Rene Russo’s Nina seems like an odd fit as a pseudo-love interest/business partner for Gyllenhaal’s Louis, but I loved the atypical casting approach here (she’s 28 years Gyllenhaal’s senior), which elevates scenes of their characters butting heads and tirelessly negotiating into mini-ballets of low key and understated eroticism.  Nina also represents another unwholesome layer in the film.  She’s not perversely evil like Louis, to be sure, but she so stridently yearns for unsavory video footage to net her show viewership (“Think of our newscast as a screaming woman running down the street with her throat cut”) that she lets her journalistic integrity get buried deep under her unethical pursuit of ratings.  In a way, Louis and Nina are more compatible as lovers than either character probably lets on in the film, and Gilroy is calculating for never really spelling out to viewers the true romantic undercurrent of their business union; he’s brave enough to respect the collective intelligence of audience members to connect the dots and make their own inferences. 

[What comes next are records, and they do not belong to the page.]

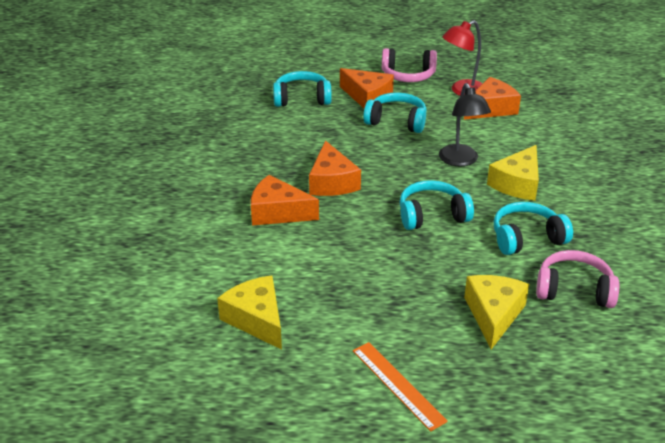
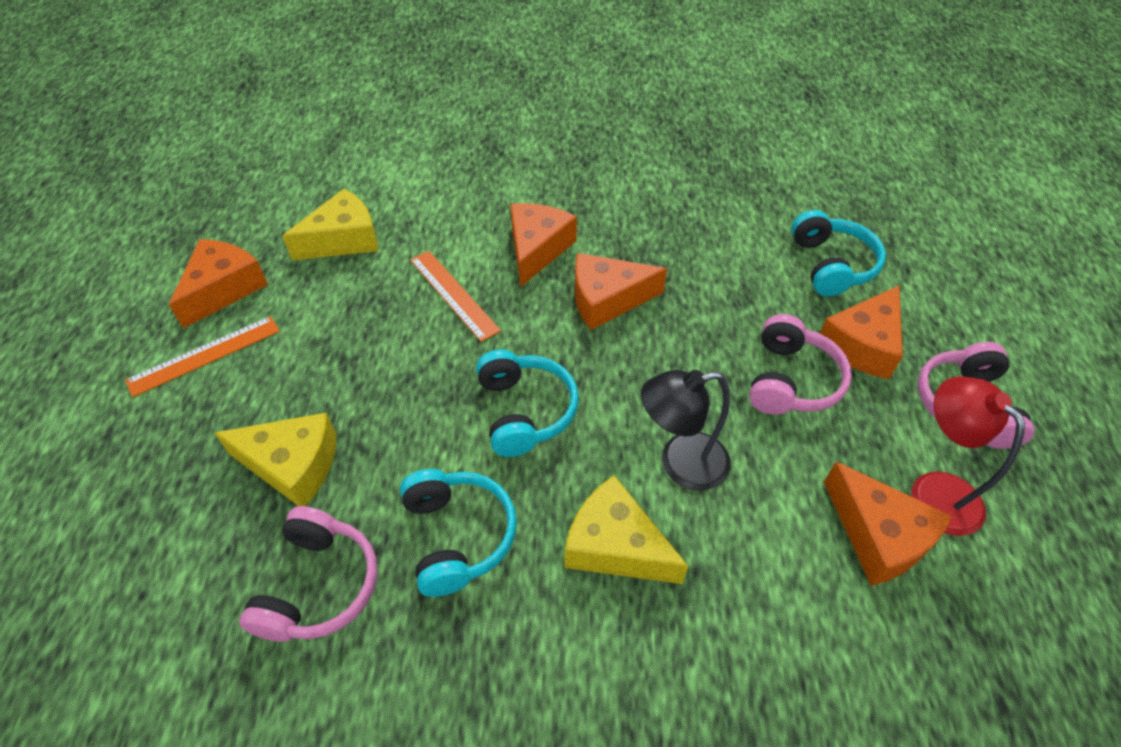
camera: 90 degrees right, 15 degrees up
turquoise headphones [363,93,427,133] -> pink headphones [749,314,852,415]
none -> orange cheese [169,239,268,329]
none -> orange ruler [410,251,501,342]

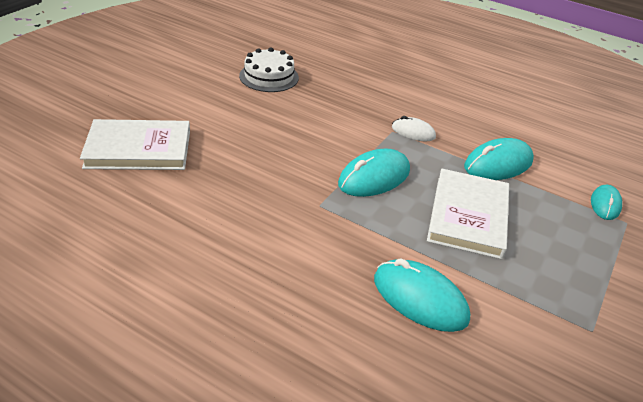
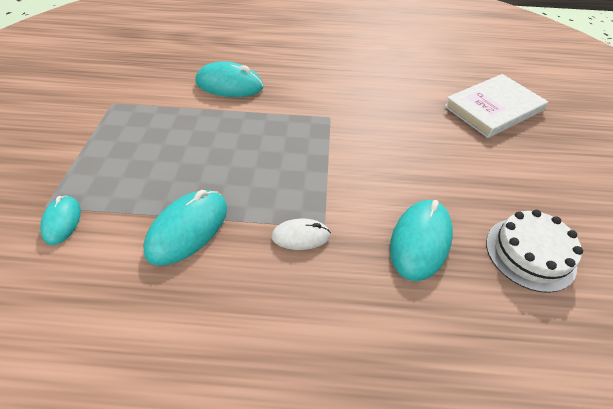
camera: 155 degrees right, 10 degrees up
turquoise mouse [338,149,410,197] -> turquoise mouse moved to [390,200,453,281]
white book [427,169,509,259] -> none

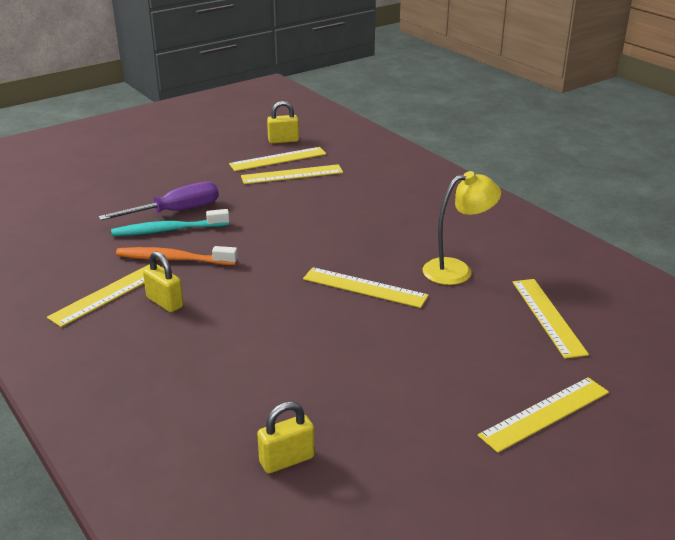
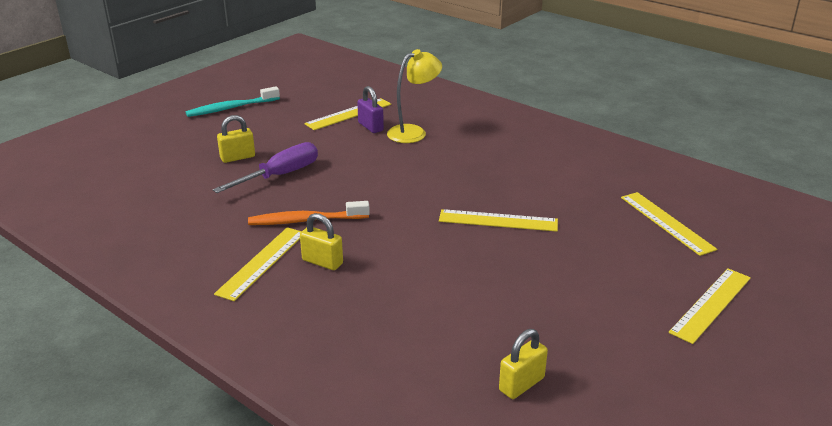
camera: 15 degrees left, 0 degrees up
turquoise toothbrush [111,209,230,236] -> turquoise toothbrush moved to [186,86,280,117]
yellow ruler [241,164,343,184] -> purple padlock [357,86,384,133]
yellow padlock [267,101,299,144] -> yellow padlock moved to [217,115,255,163]
yellow lamp [423,171,501,285] -> yellow lamp moved to [387,49,442,143]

By the time NIGHTCRAWLER careens towards its jaw-droppingly scandalous and bleak final act you can sense Gilroy fastidiously pulling the strings of his pressure cooker of a narrative and main character, showing macabre compulsion and revelry in all of his unspeakably dangerous behavior.   The writer/director shows an unwavering skill for marrying Louis’ homicidal tendencies with the larger theme of how broadcasters salivate for the type of unpleasant material that he peddles to them.  There’s a nihilistic sheen that’s painted over the film through and through in its depiction of societal madness on many fronts.  NIGHTCRAWLER may leave many viewers exiting the cinema – myself included – feeling dirty and requiring a post-screening emotional cleanse, buy there’s no denying that it’s one of the most assured and intoxicating debut efforts by a first-time director that I’ve seen in some time.  

Gilroy’s film will get under your skin and stay there, whether you want it to or not.